Signature: O. Mukul.....

Date Stamp



OMBALANTU TRIBAL AUTHORITY

Date: 31-12-1997

OUTAPI



[10] The said loan application form is captioned:



AGRIBANK OF NAMIBIA

Reference No. 4/98

NATIONAL AGRICULTURAL CREDIT PROGRAMME



APPLICATION FOR A LOAN(S) TO PURCHASE PRODUCTION INPUTS FOR CROP PRODUCTION/STOCK/INFRASTRUCTURE AND OTHER FARMING IMPLEMENTS EQUIPMENT AND MACHINERY IN TERMS OF SECTION 34 OF THE AGRICULTURAL BANK ACT NO. 13/1944.’



And the particulars thereof are at pp. 47-53 of the bundle of documents placed before the Court. There is nothing in the entire document of seven pages remotely indicating the legal basis of the second defendant’s ownership of the Plots in question. Indeed, there is also nothing to indicate what the Ombalantu Tribal Authority was confirming. Since, as I have found, the Authority was not confirming the second defendant’s ownership of the Plots in the second defendant’s own right or through the first defendant then the second defendant’s reliance on the second ground, too, has no basis in law.



[11] The result is that the grounds relied on by the second defendant as supporting her possessory right to Plots 1746 and 1747 have no basis in law. Accordingly, I respectfully reject those grounds.



[12] From the aforegoing conclusions and reasoning, I conclude with a firm conviction that the plaintiff has shown on a balance of probabilities that he is the registered owner of Plots 1746 and 1747 lying within the boundaries of the local authority area of the Outapi Town Council, and that the second defendant uses those Plots subject to the rights and indulgence of the plaintiff. In sum, I am satisfied that the second defendant has no right better than the plaintiff’s to the Plots in question: she has no claim adverse to the plaintiff’s. The plaintiff gave the second defendant permission – through the first defendant – to carry on business there: on the conditions mentioned previously. It seems to me clear that the second defendant has not only breached those conditions by erecting permanent structures on the Plots where she was permitted to carry on her business, but she also now claims ownership of the Plots in question. The second defendant is not, on the facts of this case, a bona fide possessor of Plots 1746 and 1747 (see Frankel Pollak Vinderine Inc v Stanton NO 2000 (1) SA 425 (W)). The second defendant’s adverse claim is not sound in law.

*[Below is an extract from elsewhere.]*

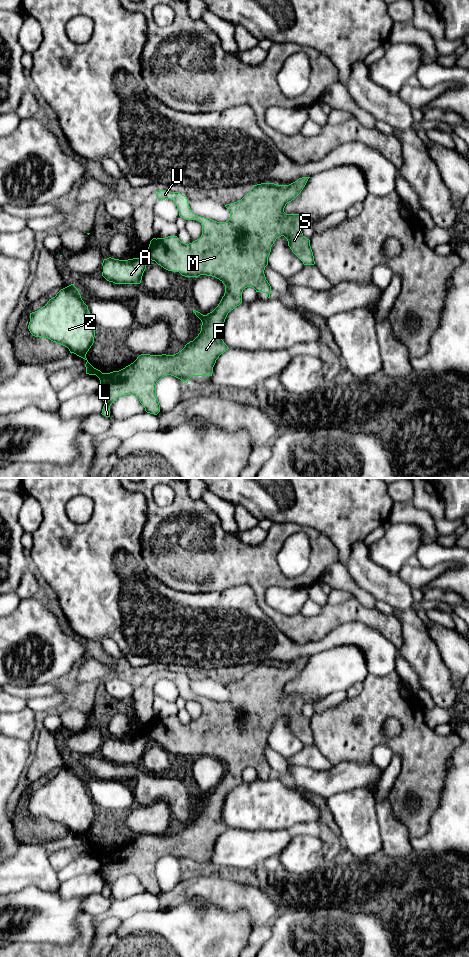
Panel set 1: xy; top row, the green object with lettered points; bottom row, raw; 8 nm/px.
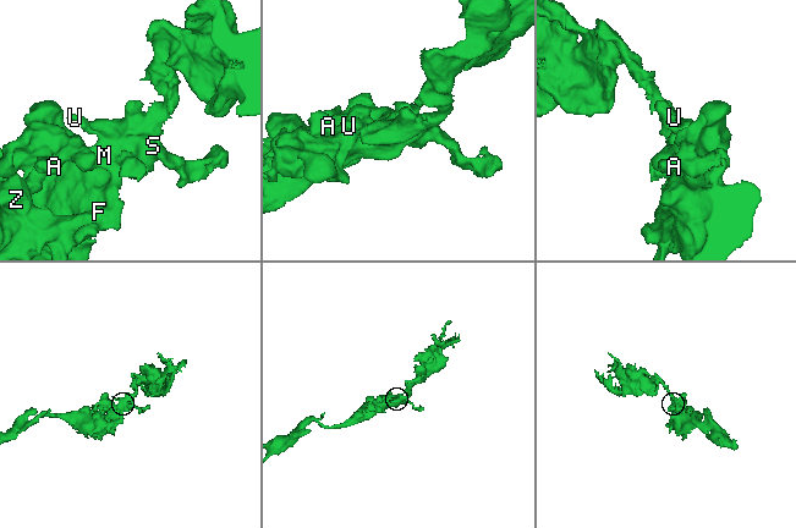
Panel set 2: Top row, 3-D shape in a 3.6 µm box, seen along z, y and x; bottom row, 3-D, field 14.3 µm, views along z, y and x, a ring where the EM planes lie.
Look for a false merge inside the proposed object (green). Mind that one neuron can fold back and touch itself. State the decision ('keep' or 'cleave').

[13] The result is that in my judgment the plaintiff’s claim succeeds. Whereupon, I make the following order:



  1. Interdicting defendants from continuing their construction on the land occupied by the plaintiff in Outapi Town, Ombalantu.



  1. That the second defendant must vacate the said land and remove the structures erected on it not later than 5 August 2011; and if the second defendant refuses or fails to do that, the Deputy Sheriff responsible for Outapi District is hereby authorized to remove the structures; and any costs involved in the removal must be recovered from the second defendant.



  1. That the second defendant pays the costs of this application.







__________________

PARKER J





COUNSEL ON BEHALF OF THE PLAINTIFF:



Mr S Namandje



Instructed by: Sisa Namandje & Co. Inc.



COUNSEL ON BEHALF OF THE DEFENDANTS:



Mr C J J Van Vuuren



Instructed by: Kruger, Van Vuuren & Co.